Count every line below that holds "lines". Number only.

* Dataset entries *

◆ ◆ ◆ ◆

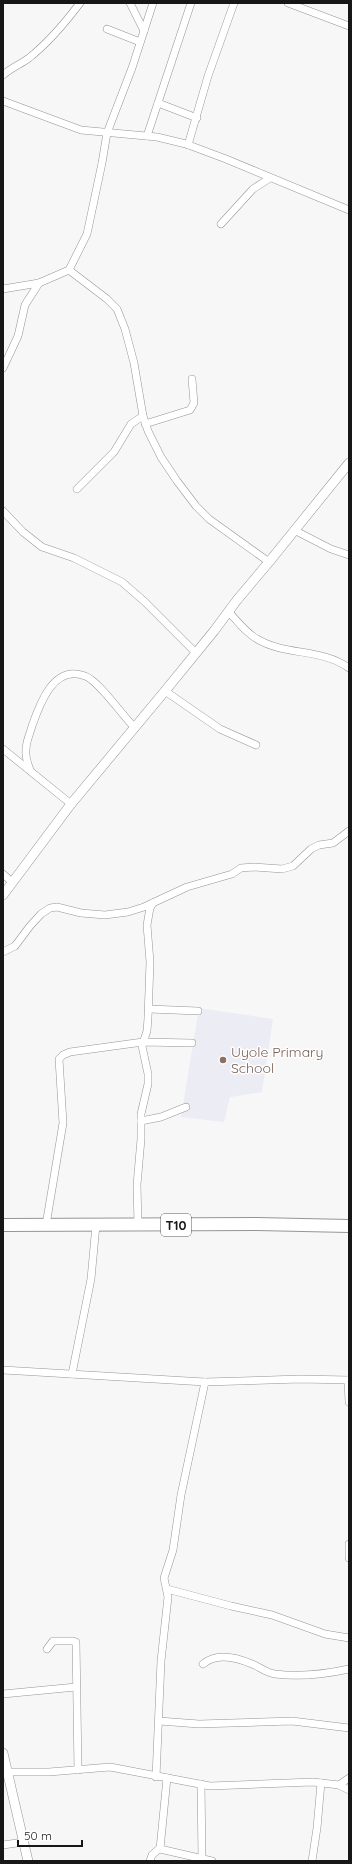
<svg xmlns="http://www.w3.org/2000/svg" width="352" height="1864" font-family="Quicksand,sans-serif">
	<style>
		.built { fill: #ececf5 }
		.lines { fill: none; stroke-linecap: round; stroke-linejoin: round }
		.minor-casing { stroke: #959596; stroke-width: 8 }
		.tertiary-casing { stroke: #959596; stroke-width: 10 }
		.trunk-casing { stroke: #959596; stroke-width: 14 }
		.minor { stroke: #fff; stroke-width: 7 }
		.tertiary { stroke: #fff; stroke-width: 9 }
		.trunk { stroke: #fff; stroke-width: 12 }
		.education-dot { fill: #8d6e63; stroke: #fff; stroke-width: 1.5 }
		.labels { text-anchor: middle; stroke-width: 3; stroke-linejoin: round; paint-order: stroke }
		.shield { fill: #fff; stroke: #5d5d5d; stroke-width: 1 }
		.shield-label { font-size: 13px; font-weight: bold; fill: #171718 }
		.education-label { font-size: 14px; fill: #785e54; stroke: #fff; text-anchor: start }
	</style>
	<rect width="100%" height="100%" fill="#f7f7f8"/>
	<path class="built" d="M199 1008 273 1019 262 1092 230 1097 224 1122 181 1117Z"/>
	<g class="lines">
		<g class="minor-casing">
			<g id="minor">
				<path d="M130 3 144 31"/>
				<path d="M288 3 349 26"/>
				<path d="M107 29 140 42"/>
				<path d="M3 75C11 68 21 64 29 58 49 42 65 23 80 3"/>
				<path d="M3 101 81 130 157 137 186 144 226 159 349 210"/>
				<path d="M158 103 197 118"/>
				<path d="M147 136 191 3"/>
				<path d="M188 145 208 76 234 3"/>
				<path d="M221 224 253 189 270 178"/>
				<path d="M69 270 107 299 117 309 125 329 134 363 143 416 148 431 161 457 177 481 196 506 209 519 269 562"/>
				<path d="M3 289 39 283 69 270 87 234 102 163 107 133 132 68 153 3"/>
				<path d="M3 368 18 336 25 305 39 283"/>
				<path d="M145 424 190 410 194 403 192 379"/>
				<path d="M77 489 114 452 131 424 143 416"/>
				<path d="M3 511 23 532 42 547 74 558 122 582 145 602 196 653"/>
				<path d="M294 530 331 549 349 555"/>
				<path d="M228 611C237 621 246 633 257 639 286 656 321 648 349 668"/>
				<path d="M165 691 220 729 256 745"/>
				<path d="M3 749 71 804"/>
				<path d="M30 770C28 764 25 757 26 750 26 741 30 734 32 726 40 703 54 664 85 676 98 680 122 715 134 727"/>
				<path d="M3 874 12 882"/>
				<path d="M3 952 15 946 30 926 41 914 50 908 57 907 81 913 105 915 128 912 144 907 187 887 232 874 241 868 254 867 282 869 293 866 311 849 319 845 333 843 349 831"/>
				<path d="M149 1009 198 1011"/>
				<path d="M141 1121 161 1117 186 1107"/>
				<path d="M138 1224 137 1185 141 1139V1114L148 1084V1074L142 1046 147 1031 148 1018 150 962 147 925 150 908 153 903"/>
				<path d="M46 1225 63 1123 59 1059 63 1055 70 1052 143 1042 192 1043"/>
				<path d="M3 1370 205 1382 300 1379 349 1380"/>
				<path d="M72 1374 91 1279 96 1225"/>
				<path d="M348 1380 349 1402"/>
				<path d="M349 1544V1558"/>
				<path d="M167 1589 231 1606 272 1615 325 1634 349 1638"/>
				<path d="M47 1649 53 1641H73L76 1642 78 1770"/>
				<path d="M203 1664C217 1652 236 1657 252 1664 260 1667 266 1673 275 1674 299 1677 326 1674 349 1669"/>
				<path d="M3 1694 76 1687"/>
				<path d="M159 1721 199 1724 292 1721 349 1728"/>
				<path d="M8 1772H49L110 1767 210 1786 313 1782 339 1785 349 1790"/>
				<path d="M156 1777 161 1661 168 1597 164 1578 173 1550 181 1495 205 1382"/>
				<path d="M167 1778 160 1849 212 1861"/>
				<path d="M201 1784 202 1858"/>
				<path d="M339 1785 349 1778"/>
				<path d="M3 1845 24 1842"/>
				<path d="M150 1861 152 1855 160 1848"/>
				<path d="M312 1861 317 1828 321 1783"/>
			</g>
		</g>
		<g class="tertiary-casing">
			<g id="tertiary">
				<path d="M3 895 71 804 165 691 214 631 237 600 269 562 349 463"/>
				<path d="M3 1753 28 1861"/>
			</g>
		</g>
		<g class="trunk-casing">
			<path id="trunk" d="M3 1225 257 1224 349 1226"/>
		</g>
		<use href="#minor" class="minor"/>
		<use href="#tertiary" class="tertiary"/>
		<use href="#trunk" class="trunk"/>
	</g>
	<circle class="education-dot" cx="223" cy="1060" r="4"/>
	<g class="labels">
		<rect class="shield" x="161" y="1214" width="30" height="22" rx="3"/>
		<g class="shield-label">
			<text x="176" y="1230">T10</text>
		</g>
		<g class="education-label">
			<text x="231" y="1057">Uyole Primary<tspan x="231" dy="16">School</tspan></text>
		</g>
	</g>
	<rect width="352" height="1864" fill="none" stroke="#171718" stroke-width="8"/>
	<path d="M18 1840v6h64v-6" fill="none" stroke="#171718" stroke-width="2"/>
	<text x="24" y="1840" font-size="12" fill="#171718" stroke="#ffffff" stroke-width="3" paint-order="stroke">50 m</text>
</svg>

◆ ◆ ◆ ◆

* Completed task *
2